Approach: Classical-field simulations using the Truncated Wigner Approximation (TWA).
Model: The Gross-Pitaevskii equation is solved numerically with moving barrier potentials.
Parameters: Simulations match experimental conditions (temperature $T=62$ nK, barrier heights $V_0$ , widths $w$ ).
Analysis: The simulations track the phase field $\theta(x,y)$ to detect vortex-antivortex pairs and analyze phase slips.

3. Key Contributions

Direct Mapping of 2D Ring Transport: The authors successfully measured the full current-chemical potential ( $I-\Delta\mu$ ) characteristics of a fully closed, two-junction 2D ring, a configuration analogous to a Superconducting Quantum Interference Device (SQUID) but with neutral atoms.
Junction-Width Dependence: The study demonstrates a distinct transition in behavior based on junction width:
- Narrow Junctions ( $w \approx 1 \, \mu\text{m}$ ): Exhibit a pronounced dc branch (dissipationless flow) up to a sharp critical current, followed by a transition to an ac resistive regime.
- Wide Junctions ( $w = 2, 3 \, \mu\text{m}$ ): Immediately enter the resistive regime for any non-zero bias current, lacking a stable dc branch.
Microscopic Dissipation Mechanism: The paper provides direct evidence that dissipation in the resistive regime is mediated by the nucleation and traversal of vortex-antivortex pairs localized at the junctions. Crucially, while phase slips occur at the barriers, the bulk condensate remains globally phase-locked, preserving the topological constraint of the ring.
Quantitative Validation: The experimental results are quantitatively reproduced by classical-field simulations, validating the microscopic picture of vortex-mediated phase slips.

4. Key Results

Critical Current ( $I_c$ ): For narrow junctions ( $w=1 \, \mu\text{m}$ ), a critical current was identified at $I_c = 9(1) \times 10^3 \, \text{s}^{-1}$ . Above this threshold, the system switches to a resistive state.
I- $\Delta\mu$ Characteristics:
- The experimental data fits the Resistively Shunted Junction (RSJ) model: $\Delta\mu = \sqrt{I^2 - I_m^2}/G$ .
- Fitting yields a threshold current $I_m \approx 9 \times 10^3 \, \text{s}^{-1}$ and conductance $G$ .
- Simulations yielded consistent values ( $I_{m,s} \approx 9.7 \times 10^3 \, \text{s}^{-1}$ ), confirming the model's accuracy.
Vortex Dynamics:
- In the resistive regime ( $v/v_0 > 0.14$ ), simulations show the nucleation of vortex-antivortex pairs at the barriers.
- These pairs propagate through the bulk, causing phase slips that generate the observed voltage (chemical potential difference).
- Despite local phase drops at the junctions, the phase in the bulk between barriers remains coherent, demonstrating the ring's topological enforcement of quantized circulation.
Threshold Velocity: The onset of significant vortex generation occurs at a normalized velocity $v_m/v_0 = 0.14 \pm 0.02$ , corresponding to the transport threshold.

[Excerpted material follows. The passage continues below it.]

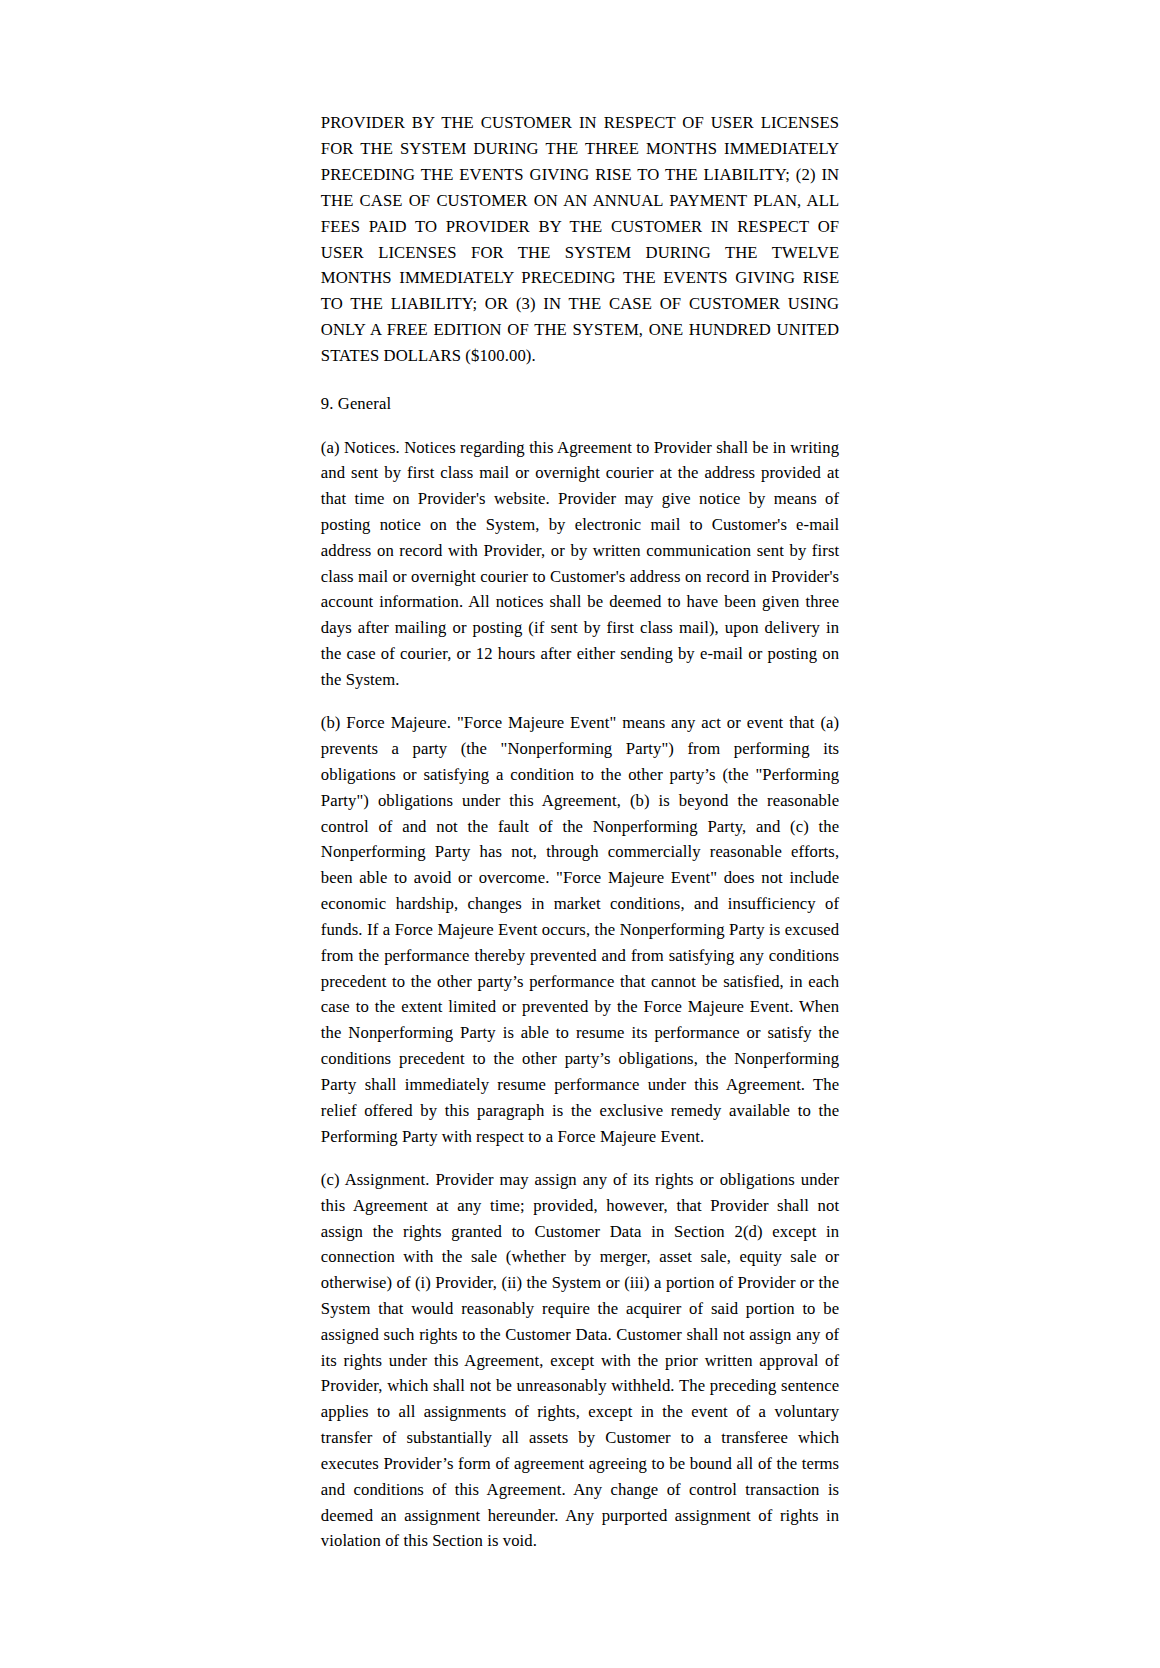PROVIDER BY THE CUSTOMER IN RESPECT OF USER LICENSES FOR THE SYSTEM DURING THE THREE MONTHS IMMEDIATELY PRECEDING THE EVENTS GIVING RISE TO THE LIABILITY; (2) IN THE CASE OF CUSTOMER ON AN ANNUAL PAYMENT PLAN, ALL FEES PAID TO PROVIDER BY THE CUSTOMER IN RESPECT OF USER LICENSES FOR THE SYSTEM DURING THE TWELVE MONTHS IMMEDIATELY PRECEDING THE EVENTS GIVING RISE TO THE LIABILITY; OR (3) IN THE CASE OF CUSTOMER USING ONLY A FREE EDITION OF THE SYSTEM, ONE HUNDRED UNITED STATES DOLLARS ($100.00).
9. General
(a) Notices. Notices regarding this Agreement to Provider shall be in writing and sent by first class mail or overnight courier at the address provided at that time on Provider's website. Provider may give notice by means of posting notice on the System, by electronic mail to Customer's e-mail address on record with Provider, or by written communication sent by first class mail or overnight courier to Customer's address on record in Provider's account information. All notices shall be deemed to have been given three days after mailing or posting (if sent by first class mail), upon delivery in the case of courier, or 12 hours after either sending by e-mail or posting on the System.
(b) Force Majeure. "Force Majeure Event" means any act or event that (a) prevents a party (the "Nonperforming Party") from performing its obligations or satisfying a condition to the other party’s (the "Performing Party") obligations under this Agreement, (b) is beyond the reasonable control of and not the fault of the Nonperforming Party, and (c) the Nonperforming Party has not, through commercially reasonable efforts, been able to avoid or overcome. "Force Majeure Event" does not include economic hardship, changes in market conditions, and insufficiency of funds. If a Force Majeure Event occurs, the Nonperforming Party is excused from the performance thereby prevented and from satisfying any conditions precedent to the other party’s performance that cannot be satisfied, in each case to the extent limited or prevented by the Force Majeure Event. When the Nonperforming Party is able to resume its performance or satisfy the conditions precedent to the other party’s obligations, the Nonperforming Party shall immediately resume performance under this Agreement. The relief offered by this paragraph is the exclusive remedy available to the Performing Party with respect to a Force Majeure Event.
(c) Assignment. Provider may assign any of its rights or obligations under this Agreement at any time; provided, however, that Provider shall not assign the rights granted to Customer Data in Section 2(d) except in connection with the sale (whether by merger, asset sale, equity sale or otherwise) of (i) Provider, (ii) the System or (iii) a portion of Provider or the System that would reasonably require the acquirer of said portion to be assigned such rights to the Customer Data. Customer shall not assign any of its rights under this Agreement, except with the prior written approval of Provider, which shall not be unreasonably withheld. The preceding sentence applies to all assignments of rights, except in the event of a voluntary transfer of substantially all assets by Customer to a transferee which executes Provider’s form of agreement agreeing to be bound all of the terms and conditions of this Agreement. Any change of control transaction is deemed an assignment hereunder. Any purported assignment of rights in violation of this Section is void.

5. Significance and Outlook

Atomtronics Platform: This work establishes a versatile platform for atomtronic circuits, specifically creating a cold-atom analogue of a SQUID. It allows for the resolution of Josephson dynamics at the single-vortex level, which is difficult to achieve in superconducting systems due to faster time scales.
Fundamental Physics: It bridges the gap between macroscopic quantum superpositions and microscopic vortex dynamics, confirming that topological constraints in closed loops enforce global phase coherence even during dissipative flow.
Applications:
- Non-reciprocal Devices: The system can be extended to create "Josephson diodes" using asymmetric barriers or synthetic gauge fields.
- Precision Sensing: The ring geometry serves as a natural Sagnac interferometer, promising compact, high-sensitivity gyroscopes for multi-axis rotation sensing (navigation and geodesy).
- Quantum Simulation: The ability to image microscopic dynamics in real-time makes this system ideal for simulating complex quantum transport phenomena, such as flux-biased SQUID networks and topological qubits.

In summary, the paper provides a comprehensive experimental and theoretical framework for Josephson dynamics in 2D ring condensates, revealing the critical role of junction geometry and vortex nucleation in determining transport regimes, and paving the way for advanced atomtronic devices.